The sun on winter ski slopes can be just as dangerous to your skin as the sun on summer beaches. Dr. Ariel Ostad, a board certified dermatologist and assistant professor in the department of dermatology at New York University, explains common misconceptions about skin cancer in this first part of a multi-part series on how to protect yourself from skin cancers.
Dr. Ariel Ostad: Here are the top 10 most common misconceptions that patients have about skin cancer:
1. Only white people get skin cancer.
False. Skin cancer doesn’t discriminate, and anyone can be susceptible. Although people with lighter skin are at increased risk, skin cancer can turn up on those with darker skin too.
In fact, skin cancer is what took the life of famed reggae singer Bob Marley when he was just 36 years old: What was thought to be a soccer injury under his toenail was actually melanoma.
2. You only have to worry about odd-looking moles.
False. It’s true that an abnormal-looking mole can be a sign of skin cancer, but there are other symptoms of skin cancer too:
• A lump or growth that is small, smooth, shiny, pale, or waxy.
• A lump or growth that is firm and red.
• A growth that bleeds or develops a crust or scab.
• A red or brown spot or patch of skin that is rough, dry, scaly, or itchy.
To be safe, any new, changing, growing, bleeding, or itching skin growths, including suspicious moles, should be checked out by your doctor.
3. Tanning salons are a safe tanning alternative.
False. Tanning beds and sunlamps still expose your skin to harmful ultraviolet (UV) radiation, the main risk factor for skin cancer. Tanning beds may be even more dangerous than natural sunlight since the radiation used in the machines can be stronger, and there are no substances (like ozone in the atmosphere) to act as a filter.
4. You don’t have to worry about sunscreen on cloudy days.
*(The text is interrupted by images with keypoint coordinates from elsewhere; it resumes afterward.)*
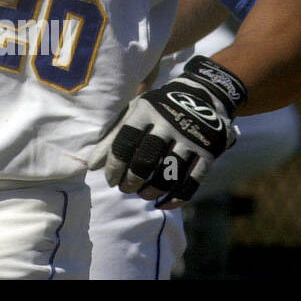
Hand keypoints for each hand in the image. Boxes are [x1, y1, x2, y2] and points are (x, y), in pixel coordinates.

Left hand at [88, 55, 245, 208]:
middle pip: (146, 159)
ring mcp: (191, 138)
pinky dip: (176, 197)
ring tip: (142, 195)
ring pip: (170, 173)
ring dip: (153, 190)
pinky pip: (192, 181)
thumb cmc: (157, 109)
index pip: (125, 141)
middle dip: (132, 179)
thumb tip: (91, 166)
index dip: (115, 165)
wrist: (201, 97)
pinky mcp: (209, 152)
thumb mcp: (134, 113)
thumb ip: (112, 137)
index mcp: (146, 111)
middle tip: (125, 188)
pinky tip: (163, 203)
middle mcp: (169, 123)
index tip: (109, 179)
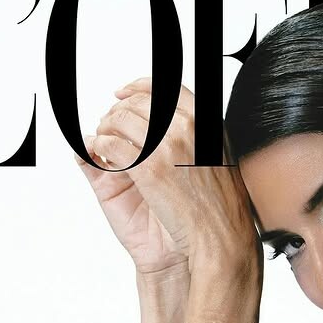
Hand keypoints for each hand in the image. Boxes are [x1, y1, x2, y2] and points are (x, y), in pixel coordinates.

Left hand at [84, 77, 262, 277]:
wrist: (222, 234)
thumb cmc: (222, 204)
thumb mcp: (218, 154)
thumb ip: (197, 132)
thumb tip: (174, 119)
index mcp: (203, 119)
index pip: (163, 88)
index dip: (137, 88)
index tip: (124, 93)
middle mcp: (185, 126)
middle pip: (137, 103)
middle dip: (117, 111)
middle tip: (109, 123)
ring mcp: (165, 145)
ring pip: (119, 120)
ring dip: (105, 128)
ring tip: (103, 139)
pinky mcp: (147, 168)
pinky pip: (111, 145)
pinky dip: (100, 146)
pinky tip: (102, 154)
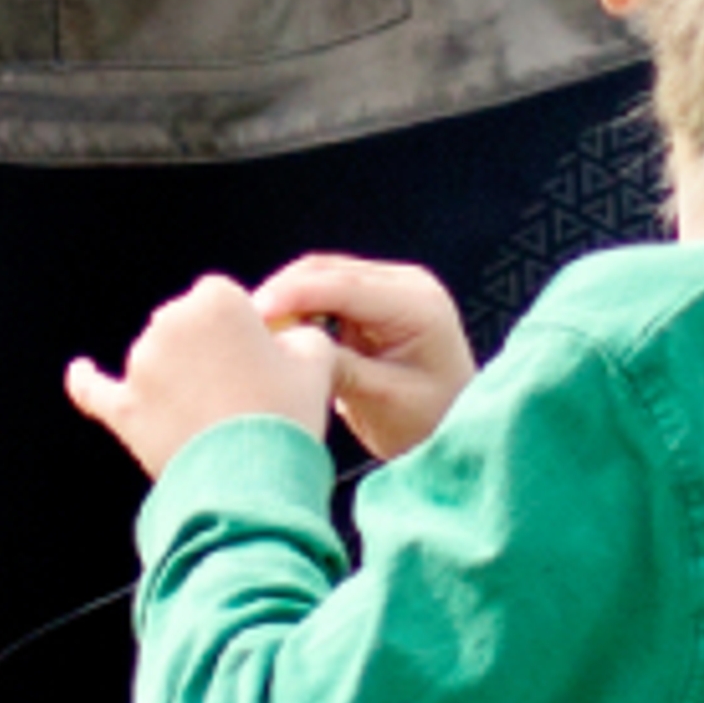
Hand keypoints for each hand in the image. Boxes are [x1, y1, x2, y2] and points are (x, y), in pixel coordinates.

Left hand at [67, 277, 336, 483]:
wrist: (252, 485)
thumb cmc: (285, 417)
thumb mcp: (316, 362)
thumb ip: (301, 334)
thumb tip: (289, 337)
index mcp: (216, 300)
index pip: (224, 299)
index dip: (243, 329)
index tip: (259, 358)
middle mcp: (170, 324)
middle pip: (187, 325)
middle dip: (207, 351)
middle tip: (241, 392)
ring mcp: (141, 368)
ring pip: (156, 360)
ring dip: (175, 379)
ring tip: (214, 416)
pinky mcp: (124, 410)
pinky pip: (95, 390)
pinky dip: (86, 382)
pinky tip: (78, 371)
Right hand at [250, 258, 474, 457]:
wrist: (459, 430)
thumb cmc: (430, 423)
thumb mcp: (383, 401)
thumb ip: (339, 368)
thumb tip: (289, 345)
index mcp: (417, 304)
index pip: (345, 285)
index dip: (294, 295)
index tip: (256, 312)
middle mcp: (406, 284)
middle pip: (328, 272)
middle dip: (283, 294)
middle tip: (243, 324)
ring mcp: (391, 289)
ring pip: (322, 279)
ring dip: (288, 301)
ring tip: (255, 331)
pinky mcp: (374, 303)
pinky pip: (327, 295)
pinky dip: (300, 310)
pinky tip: (278, 334)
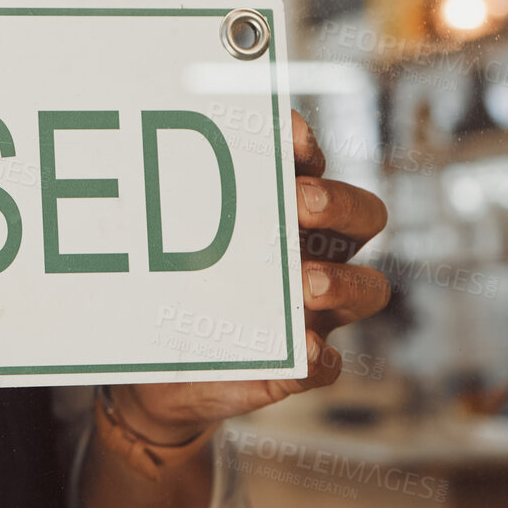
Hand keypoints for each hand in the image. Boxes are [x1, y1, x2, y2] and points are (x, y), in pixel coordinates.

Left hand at [116, 112, 390, 442]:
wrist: (155, 370)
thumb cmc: (172, 289)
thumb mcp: (167, 245)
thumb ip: (174, 211)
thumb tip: (141, 167)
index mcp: (286, 213)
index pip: (312, 165)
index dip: (307, 147)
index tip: (290, 137)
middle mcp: (314, 254)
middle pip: (362, 216)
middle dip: (339, 204)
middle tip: (303, 203)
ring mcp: (315, 313)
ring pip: (366, 288)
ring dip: (343, 281)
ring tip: (309, 282)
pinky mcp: (299, 366)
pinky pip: (327, 364)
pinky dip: (321, 356)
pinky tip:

False. Up to 80 percent of the sun’s dangerous rays can pass through clouds, so even on a cloudy day, you can be burned. Make sure you apply sunscreen and protect yourself no matter what the weather conditions.
5. All sunscreen works the same.
False. Some sunscreens protect against skin cancer better. When choosing a sunscreen lotion or spray, use a broad-spectrum sunscreen that filters both UVB and UVA radiation (different types of light that damage skin) and has an SPF (sun protection factor) of at least 30.
Also, remember to reapply sunscreen every two hours throughout the day and more often if you are sweating or swimming.
6. A tan can protect you from skin cancer.
False. A tan may lower your risk of sunburn, but not your risk of skin cancer. A suntan is a sign of skin damage—it’s your skin’s attempt to repair sun damage and protect itself from future injury. During this process, problems can occur at the cellular level, and skin cancer can develop.
7. You can’t repair past sun damage.
False. It is never too late to start protecting your skin. While there is no guarantee that you can totally reverse the effects of past sun damage, you can give your skin time to heal by taking steps to prevent further skin damage. Always wear a sunscreen with an SPF of 30 or higher, even in the winter and on cloudy days.
8. Windows protect us from the sun’s ultraviolet rays.
False. While glass does block most UVB rays, UVA radiation can get through. This means that even indoors or in a car with the windows up, you can tan or burn.
9. I should apply sunscreen as soon as I get to the beach.
False. Apply at least one hour before you enter the sun. You need to give the lotion a chance to absorb. If you wait, you’ve already been exposed to harmful direct sunlight in the time it took you to walk from your car to the sand.
10. People who’ve never seen a sign of serious sun damage don’t need to start worrying now.
False. The skin is constantly changing. Exposure to UV radiation from the sun and indoor tanning devices can cause skin cancer at any age, and the risk for developing a precancerous skin condition called AK increases as you get older.